## Excerpt provided
=== Begin Enclosure ===

Seated from left to right: Samuel Epstein, M. Tigel, Max Pine, Morris Feinstone, M. Wolpert, A. Josephson, H. Wander.
Standing from left to right: A. Baron, J. Etenson, M. Brown, A. Solovyov, A. Greenwald, W. Zuckerman, Alex Rose.

Feinstone immigrated to America in 1910. He was an organizer with the Umbrella and Cane Industry Union from 1913 to 1915. He then worked as assistant secretary of the United Hebrew Trades from 1915 to 1925. He became its secretary-treasurer in 1928, when he succeeded his close associate Max Pine. He continued Pine's policy of supporting the socialist labor sector of Jewish Palestine via the Histadrut. He represented the United Hebrew Trades on the executive board of the Central Trades and Labor Council of Greater New York. He also wrote articles for the New York Call and The Jewish Daily Forward that endorsed socialism and labor Zionism. He worked to establish an independent labor party, and following the New Deal his socialist teachings were incorporated by the American Labor Party.

In 1934, he became an advisory committee member of the New York State National Recovery Administration Committee. In 1937, Mayor Fiorello La Guardia appointed him a member of the Labor Relations Board. He was the administrative committee chairman of the National Labor Committee for Palestine, vice-chairman of the Jewish Labor Committee, a director of HIAS and the National Jewish Hospital in Denver, Colorado, a governing board member of the Rand School of Social Science and The New Leader, a panel member of the regional War Labor Board, and an advisory board member of the OPA and The Forward.

Well known in American labor circles, Feinstone was a close friend and associate of American Federation of Labor presidents William Green and Samuel Gompers. His wife's name was Florence, and his children were Mrs. Isabelle Lubin and Mrs. Pauline Konstantin.

Feinstone died at his home in the Park Central Hotel from a heart attack on 28 April 1943. Mayor La Guardia, City Council President Newbold Morris, The Forward editor Abraham Cahan, The Forward manager Alexander Kahn, vice-president of the American Federation of Labor Matthew Woll, and United Hebrew Trades chairman Rubin Guskin, spoke at his funeral. One thousand people attended his funeral in the Jewish Daily Forward building, including city government officials and labor leaders. He was buried in Mount Carmel Cemetery.

In 1944, the United Hebrew Trades sold millions in War Bonds to finance the purchase of a liberty ship named after Feinstone, the SS Morris C. Feinstone.

=== End Enclosure ===

## Task list
1 - In the passage on Morris Feinstone, swap "War Bonds" for "savings bonds" and write out the text starting with "In 1944, the" and going on through "Morris C. Feinstone.".
2 - Answer these questions from the passage on Morris Feinstone.
(a) In what year did Feinstone immigrate to America?
(b) Who appointed him a member of the Labor Relations Board in 1937?
(c) In which cemetery was he buried?
The lines that come next are drawn from a separate source.

## Recorded information
=== Begin Enclosure ===

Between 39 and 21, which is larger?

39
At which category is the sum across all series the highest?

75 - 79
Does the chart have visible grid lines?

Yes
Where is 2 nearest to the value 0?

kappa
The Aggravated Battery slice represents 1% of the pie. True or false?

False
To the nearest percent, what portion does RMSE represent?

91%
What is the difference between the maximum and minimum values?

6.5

=== End Enclosure ===

## Solutions below
1 -
In 1944, the United Hebrew Trades sold millions in savings bonds to finance the purchase of a liberty ship named after Feinstone, the SS Morris C. Feinstone.

2 -
(a) 1910
(b) Mayor Fiorello La Guardia
(c) Mount Carmel Cemetery